About five hundred years ago painters like Leonardo da Vinci and Michelangelo and sculptors like Donatello and Leonardo’s master Verrocchio would take on apprentices to work with them on important commissions from wealthy clients. That way the young people would learn the craft from a master and often become major figures in art or design themselves. The earliest art and design colleges grew out of this system; young people who showed a talent whilst at school had the opportunity to develop their skills under teachers who believed in sharing knowledge and experience.
Believing in the concept of education has always been important. Whilst Germany’s Bauhaus colleges were of great influence in the 1920s and ‘30s, the high point of design education was possibly in the late 1960s and 1970s. Colleges in France had gone through the turmoil of the student protest movement and were reinventing themselves. In America — both in New England and California ‘Pop Art’ — new music and the desire to escape from the horrors of the Vietnam War gave the creative arts a new momentum; art and design were ‘cool’ and new. In Britain, after the grim austerity of the 1950s, there was an explosion of creativity.
Sculptors, painters, illustrators and designers became household names, many of those students came from the Royal College of Art in London. Under the inspired leadership of Sir Robin Darwin there was a complete freedom of expression, a feeling that all the different disciplines were of equal value and an ‘open door’ structure to the College that allowed the students to interact across all the departments.
I am concerned that art and design schools have become businesses where students have become ‘the product’, tutors are ‘production managers’ and the colleges are run by a CEO and a CFO (chief financial officer).
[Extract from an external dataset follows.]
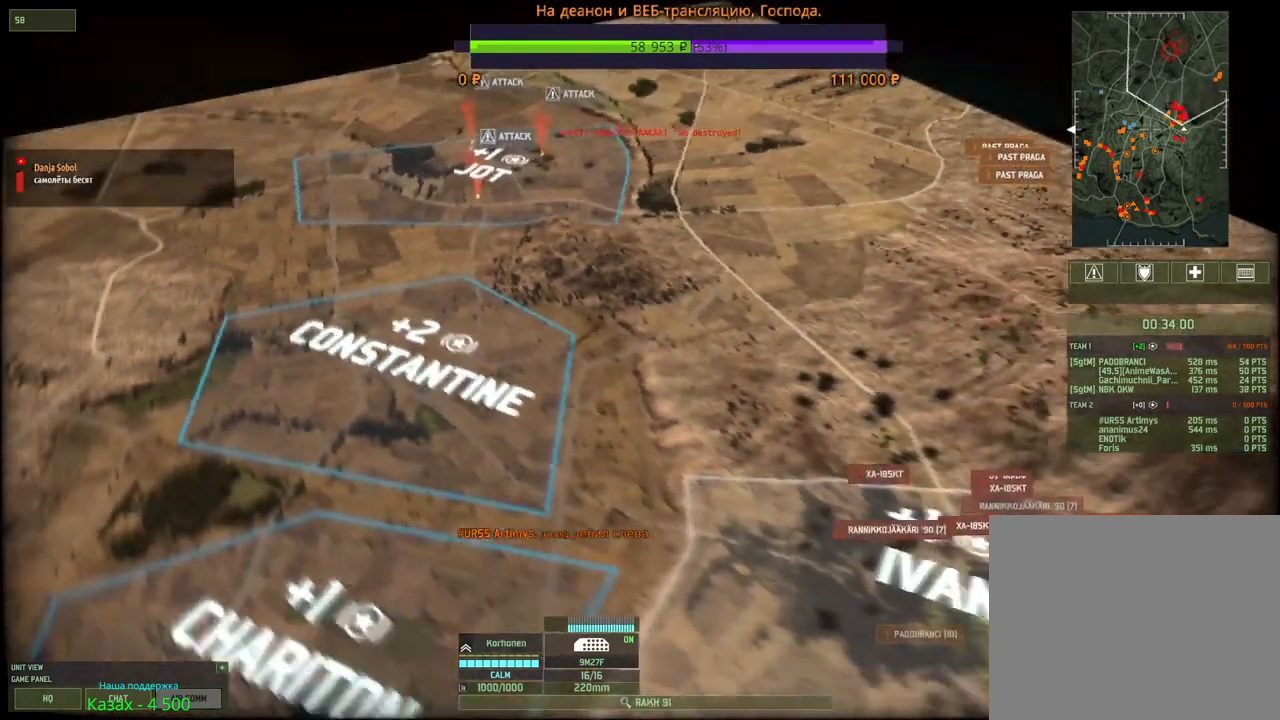
{"keys": [], "mouse": [], "events": [[167, "mouse_wheel", "up"], [317, "s", "up"], [417, "d", "up"]]}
Coded door locks, the taking of student attendance in a ‘register’, limited access magnetic security passes and an unspoken hierarchy among students where some schools are considered more valid than others (Vehicle Design at the RCA ranks very low), are making all those stimulating exchanges of idea a thing of the past. As class numbers increase valuable one-to-one tutorials become almost impossible to organize, overcrowded studios and too few tutors mean that many students are working from their apartments thereby missing out on the conversations and interactions that are at the heart of learning.
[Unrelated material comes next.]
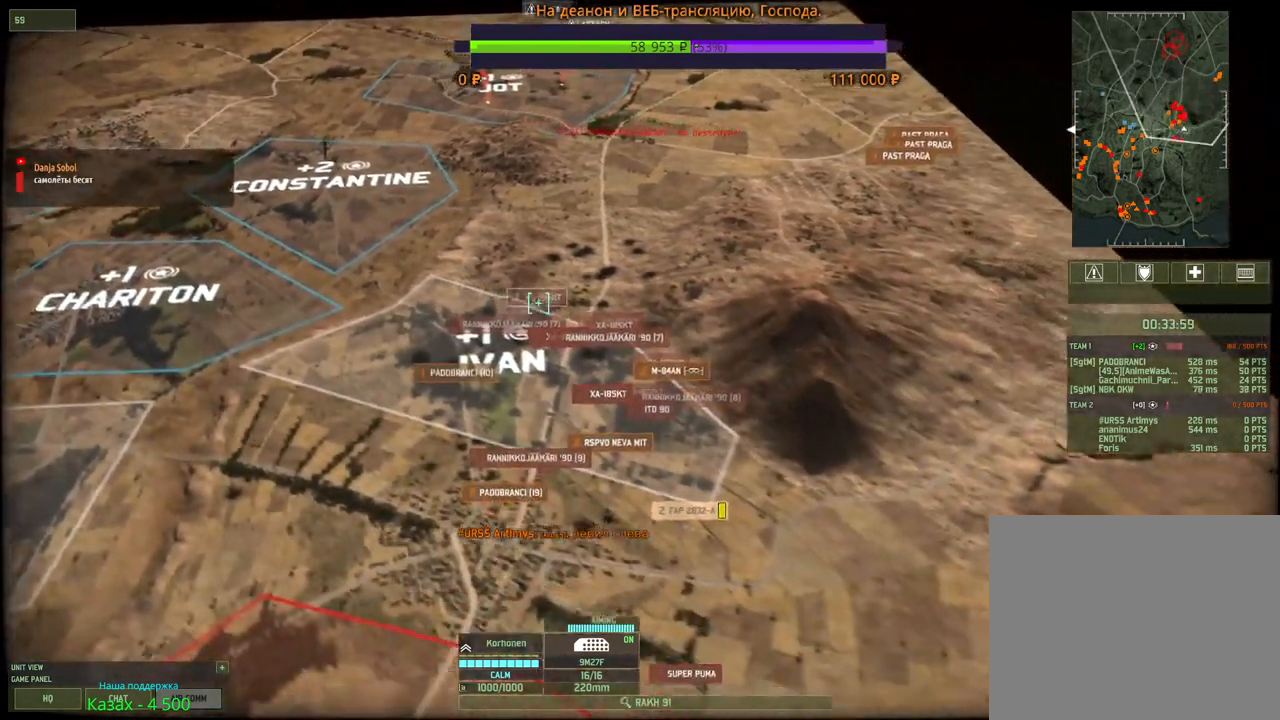
{"keys": [], "mouse": [], "events": [[317, "s", "down"], [333, "a", "down"], [400, "a", "up"], [433, "s", "up"]]}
The setting up of MA, or post-graduate courses has unfortunately become a big money earner for Colleges and Universities. In some places an MA can be awarded after just one year of expensive study. Because of the structure of almost all BA courses, and the large numbers of students enrolled, it is an unfortunate fact that many of those students are under-trained. The MA courses have therefore become no more than ‘finishing schools’ where the skills that should have been acquired earlier are eventually developed; remedial drawing should not be part of any MA course!